## Work to be completed
Repeat exactly, and only, the lines of the entries below from the one with "Quiltmaking" through the one with "#PaiRED: The Implications of", both ends included.

## Extracted entries
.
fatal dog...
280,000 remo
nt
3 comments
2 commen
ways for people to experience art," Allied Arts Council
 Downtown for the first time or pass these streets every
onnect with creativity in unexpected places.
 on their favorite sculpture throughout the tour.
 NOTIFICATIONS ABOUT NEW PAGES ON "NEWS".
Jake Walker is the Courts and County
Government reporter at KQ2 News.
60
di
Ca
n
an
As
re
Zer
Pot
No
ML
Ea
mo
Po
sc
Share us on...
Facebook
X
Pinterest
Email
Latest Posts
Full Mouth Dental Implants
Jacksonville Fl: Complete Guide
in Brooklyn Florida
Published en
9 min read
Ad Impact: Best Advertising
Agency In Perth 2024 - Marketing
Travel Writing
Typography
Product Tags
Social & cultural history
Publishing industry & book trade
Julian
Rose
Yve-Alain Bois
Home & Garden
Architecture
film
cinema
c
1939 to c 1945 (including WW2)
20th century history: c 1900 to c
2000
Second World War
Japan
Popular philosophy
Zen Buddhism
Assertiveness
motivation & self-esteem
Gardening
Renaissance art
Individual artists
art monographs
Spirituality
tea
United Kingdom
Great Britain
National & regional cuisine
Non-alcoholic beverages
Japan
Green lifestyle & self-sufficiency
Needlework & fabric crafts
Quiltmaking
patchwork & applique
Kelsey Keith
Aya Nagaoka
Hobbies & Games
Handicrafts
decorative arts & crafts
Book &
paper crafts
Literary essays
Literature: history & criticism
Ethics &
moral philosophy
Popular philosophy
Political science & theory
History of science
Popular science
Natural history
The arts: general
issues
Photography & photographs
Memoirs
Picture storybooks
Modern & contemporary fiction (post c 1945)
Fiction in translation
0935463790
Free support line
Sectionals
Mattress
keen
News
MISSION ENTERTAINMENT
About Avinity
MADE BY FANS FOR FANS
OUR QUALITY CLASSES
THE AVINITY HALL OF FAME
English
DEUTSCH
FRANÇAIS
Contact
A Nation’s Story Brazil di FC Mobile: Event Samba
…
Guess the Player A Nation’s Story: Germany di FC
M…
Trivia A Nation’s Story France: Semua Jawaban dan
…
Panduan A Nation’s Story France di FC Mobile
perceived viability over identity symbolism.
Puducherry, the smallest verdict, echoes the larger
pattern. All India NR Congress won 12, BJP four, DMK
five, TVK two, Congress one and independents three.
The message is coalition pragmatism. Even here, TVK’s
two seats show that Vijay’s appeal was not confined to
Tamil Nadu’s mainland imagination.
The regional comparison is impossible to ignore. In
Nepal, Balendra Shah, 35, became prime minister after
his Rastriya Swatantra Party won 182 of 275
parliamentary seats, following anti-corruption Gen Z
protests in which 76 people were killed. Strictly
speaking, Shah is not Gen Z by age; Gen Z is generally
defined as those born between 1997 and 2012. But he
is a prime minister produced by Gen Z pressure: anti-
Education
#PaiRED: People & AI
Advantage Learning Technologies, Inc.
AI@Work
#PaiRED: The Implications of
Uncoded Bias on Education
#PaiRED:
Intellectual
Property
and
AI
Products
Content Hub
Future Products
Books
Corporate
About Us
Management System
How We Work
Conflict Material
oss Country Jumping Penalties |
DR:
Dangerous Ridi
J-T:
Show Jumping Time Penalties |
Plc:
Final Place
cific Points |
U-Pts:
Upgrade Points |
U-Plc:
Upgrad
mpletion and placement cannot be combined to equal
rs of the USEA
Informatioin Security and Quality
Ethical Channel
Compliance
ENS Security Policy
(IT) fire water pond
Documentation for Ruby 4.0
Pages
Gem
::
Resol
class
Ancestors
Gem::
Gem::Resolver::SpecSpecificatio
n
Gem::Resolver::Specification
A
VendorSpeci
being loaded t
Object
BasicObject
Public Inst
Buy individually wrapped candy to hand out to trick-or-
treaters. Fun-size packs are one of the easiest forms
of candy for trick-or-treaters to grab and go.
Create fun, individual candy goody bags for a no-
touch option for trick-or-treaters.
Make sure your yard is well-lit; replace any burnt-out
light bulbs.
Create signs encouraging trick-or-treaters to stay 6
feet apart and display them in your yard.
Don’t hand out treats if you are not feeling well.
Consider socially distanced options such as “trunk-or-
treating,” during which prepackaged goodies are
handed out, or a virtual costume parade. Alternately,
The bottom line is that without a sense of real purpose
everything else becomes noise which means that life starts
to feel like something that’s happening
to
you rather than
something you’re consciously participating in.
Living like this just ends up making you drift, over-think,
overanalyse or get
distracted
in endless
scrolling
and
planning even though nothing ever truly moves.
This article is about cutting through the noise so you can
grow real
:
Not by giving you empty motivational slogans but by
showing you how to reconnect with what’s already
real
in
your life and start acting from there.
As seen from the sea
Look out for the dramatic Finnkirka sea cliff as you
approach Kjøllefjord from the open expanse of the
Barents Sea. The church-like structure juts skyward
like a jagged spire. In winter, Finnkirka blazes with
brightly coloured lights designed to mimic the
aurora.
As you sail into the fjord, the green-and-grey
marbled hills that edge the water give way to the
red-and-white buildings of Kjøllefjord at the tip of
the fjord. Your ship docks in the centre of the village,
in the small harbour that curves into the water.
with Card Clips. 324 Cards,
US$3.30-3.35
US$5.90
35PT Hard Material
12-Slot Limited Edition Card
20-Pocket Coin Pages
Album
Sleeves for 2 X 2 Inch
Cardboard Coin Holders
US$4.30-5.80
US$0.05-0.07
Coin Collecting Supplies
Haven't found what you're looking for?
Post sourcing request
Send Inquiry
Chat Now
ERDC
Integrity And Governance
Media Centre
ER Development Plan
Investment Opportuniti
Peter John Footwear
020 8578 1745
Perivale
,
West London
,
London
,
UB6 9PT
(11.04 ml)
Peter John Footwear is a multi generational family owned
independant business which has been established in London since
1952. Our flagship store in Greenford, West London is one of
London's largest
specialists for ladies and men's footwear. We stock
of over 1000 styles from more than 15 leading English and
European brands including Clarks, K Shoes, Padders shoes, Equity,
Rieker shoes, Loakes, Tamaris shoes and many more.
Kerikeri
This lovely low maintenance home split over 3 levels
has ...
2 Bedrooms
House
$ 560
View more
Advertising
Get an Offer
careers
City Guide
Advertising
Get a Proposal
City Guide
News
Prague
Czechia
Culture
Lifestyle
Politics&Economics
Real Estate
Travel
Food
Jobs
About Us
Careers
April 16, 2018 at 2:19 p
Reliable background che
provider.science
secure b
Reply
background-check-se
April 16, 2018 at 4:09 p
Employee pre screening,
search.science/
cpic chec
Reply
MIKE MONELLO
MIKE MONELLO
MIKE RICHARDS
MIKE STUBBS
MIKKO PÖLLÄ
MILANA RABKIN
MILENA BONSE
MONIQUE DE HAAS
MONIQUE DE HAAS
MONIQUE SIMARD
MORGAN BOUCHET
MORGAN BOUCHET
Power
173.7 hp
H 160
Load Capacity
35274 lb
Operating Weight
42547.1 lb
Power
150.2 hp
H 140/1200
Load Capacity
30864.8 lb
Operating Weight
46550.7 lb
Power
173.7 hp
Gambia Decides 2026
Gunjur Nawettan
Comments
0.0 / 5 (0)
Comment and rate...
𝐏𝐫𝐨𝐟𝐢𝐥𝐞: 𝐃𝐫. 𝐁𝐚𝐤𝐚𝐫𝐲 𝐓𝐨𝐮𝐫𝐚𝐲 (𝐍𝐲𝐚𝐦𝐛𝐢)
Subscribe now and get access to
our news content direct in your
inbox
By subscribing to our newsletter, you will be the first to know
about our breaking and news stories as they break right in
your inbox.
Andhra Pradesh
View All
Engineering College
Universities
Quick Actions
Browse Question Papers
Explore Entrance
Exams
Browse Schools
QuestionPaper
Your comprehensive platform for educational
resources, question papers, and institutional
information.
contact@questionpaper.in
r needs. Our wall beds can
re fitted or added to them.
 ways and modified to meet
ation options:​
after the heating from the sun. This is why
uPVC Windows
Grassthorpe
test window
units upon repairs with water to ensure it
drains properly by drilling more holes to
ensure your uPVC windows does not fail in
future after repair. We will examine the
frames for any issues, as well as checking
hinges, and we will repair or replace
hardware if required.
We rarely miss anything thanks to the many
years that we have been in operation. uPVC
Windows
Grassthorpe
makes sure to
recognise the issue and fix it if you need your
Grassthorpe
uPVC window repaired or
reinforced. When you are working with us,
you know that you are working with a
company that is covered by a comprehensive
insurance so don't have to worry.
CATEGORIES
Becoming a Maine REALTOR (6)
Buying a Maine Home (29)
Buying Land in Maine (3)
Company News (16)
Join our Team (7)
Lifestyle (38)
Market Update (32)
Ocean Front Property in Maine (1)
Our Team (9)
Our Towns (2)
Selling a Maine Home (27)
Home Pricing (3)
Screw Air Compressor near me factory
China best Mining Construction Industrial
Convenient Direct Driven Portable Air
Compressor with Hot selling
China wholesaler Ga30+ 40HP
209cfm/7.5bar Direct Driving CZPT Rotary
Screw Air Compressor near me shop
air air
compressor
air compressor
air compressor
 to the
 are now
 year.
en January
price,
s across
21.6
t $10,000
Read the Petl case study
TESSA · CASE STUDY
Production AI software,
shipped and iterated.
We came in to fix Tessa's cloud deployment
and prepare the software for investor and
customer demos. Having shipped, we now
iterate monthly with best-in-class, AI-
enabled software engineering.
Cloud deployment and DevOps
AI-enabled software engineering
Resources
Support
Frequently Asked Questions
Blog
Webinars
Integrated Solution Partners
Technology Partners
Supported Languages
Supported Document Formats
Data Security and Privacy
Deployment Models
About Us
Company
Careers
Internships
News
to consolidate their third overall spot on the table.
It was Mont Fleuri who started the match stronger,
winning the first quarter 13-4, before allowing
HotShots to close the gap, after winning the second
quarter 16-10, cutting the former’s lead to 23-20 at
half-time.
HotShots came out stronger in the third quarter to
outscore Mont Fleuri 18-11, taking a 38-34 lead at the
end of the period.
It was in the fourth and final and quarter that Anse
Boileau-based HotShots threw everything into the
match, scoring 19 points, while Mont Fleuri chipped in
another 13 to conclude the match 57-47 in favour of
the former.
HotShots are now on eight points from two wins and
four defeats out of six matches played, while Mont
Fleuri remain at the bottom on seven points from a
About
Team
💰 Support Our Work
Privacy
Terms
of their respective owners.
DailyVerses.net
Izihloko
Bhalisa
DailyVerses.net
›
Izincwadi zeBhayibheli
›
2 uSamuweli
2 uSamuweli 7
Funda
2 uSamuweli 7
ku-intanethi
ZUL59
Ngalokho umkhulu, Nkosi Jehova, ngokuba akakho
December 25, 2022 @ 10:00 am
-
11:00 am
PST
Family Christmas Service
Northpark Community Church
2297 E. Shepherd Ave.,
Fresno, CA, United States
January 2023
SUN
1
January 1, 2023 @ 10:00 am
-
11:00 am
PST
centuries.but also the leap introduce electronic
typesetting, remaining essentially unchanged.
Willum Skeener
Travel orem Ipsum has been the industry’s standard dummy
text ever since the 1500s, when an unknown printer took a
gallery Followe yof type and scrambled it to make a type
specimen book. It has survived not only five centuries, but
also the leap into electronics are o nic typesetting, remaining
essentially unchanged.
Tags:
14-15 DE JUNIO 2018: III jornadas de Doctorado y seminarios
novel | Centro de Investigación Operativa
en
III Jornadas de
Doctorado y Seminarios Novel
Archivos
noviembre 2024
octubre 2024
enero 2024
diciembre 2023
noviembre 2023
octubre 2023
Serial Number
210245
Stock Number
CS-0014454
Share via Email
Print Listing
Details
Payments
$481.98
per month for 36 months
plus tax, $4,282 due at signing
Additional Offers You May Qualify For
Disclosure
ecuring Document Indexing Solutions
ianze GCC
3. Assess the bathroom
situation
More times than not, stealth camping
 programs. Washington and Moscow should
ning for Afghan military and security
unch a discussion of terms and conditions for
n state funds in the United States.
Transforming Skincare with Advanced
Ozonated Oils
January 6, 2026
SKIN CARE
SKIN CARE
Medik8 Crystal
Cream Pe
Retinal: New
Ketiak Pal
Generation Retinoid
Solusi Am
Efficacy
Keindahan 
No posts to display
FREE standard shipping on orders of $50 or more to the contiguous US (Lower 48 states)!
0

## Answer to this problem
Quiltmaking
patchwork & applique
Kelsey Keith
Aya Nagaoka
Hobbies & Games
Handicrafts
decorative arts & crafts
Book &
paper crafts
Literary essays
Literature: history & criticism
Ethics &
moral philosophy
Popular philosophy
Political science & theory
History of science
Popular science
Natural history
The arts: general
issues
Photography & photographs
Memoirs
Picture storybooks
Modern & contemporary fiction (post c 1945)
Fiction in translation
0935463790
Free support line
Sectionals
Mattress
keen
News
MISSION ENTERTAINMENT
About Avinity
MADE BY FANS FOR FANS
OUR QUALITY CLASSES
THE AVINITY HALL OF FAME
English
DEUTSCH
FRANÇAIS
Contact
A Nation’s Story Brazil di FC Mobile: Event Samba
…
Guess the Player A Nation’s Story: Germany di FC
M…
Trivia A Nation’s Story France: Semua Jawaban dan
…
Panduan A Nation’s Story France di FC Mobile
perceived viability over identity symbolism.
Puducherry, the smallest verdict, echoes the larger
pattern. All India NR Congress won 12, BJP four, DMK
five, TVK two, Congress one and independents three.
The message is coalition pragmatism. Even here, TVK’s
two seats show that Vijay’s appeal was not confined to
Tamil Nadu’s mainland imagination.
The regional comparison is impossible to ignore. In
Nepal, Balendra Shah, 35, became prime minister after
his Rastriya Swatantra Party won 182 of 275
parliamentary seats, following anti-corruption Gen Z
protests in which 76 people were killed. Strictly
speaking, Shah is not Gen Z by age; Gen Z is generally
defined as those born between 1997 and 2012. But he
is a prime minister produced by Gen Z pressure: anti-
Education
#PaiRED: People & AI
Advantage Learning Technologies, Inc.
AI@Work
#PaiRED: The Implications of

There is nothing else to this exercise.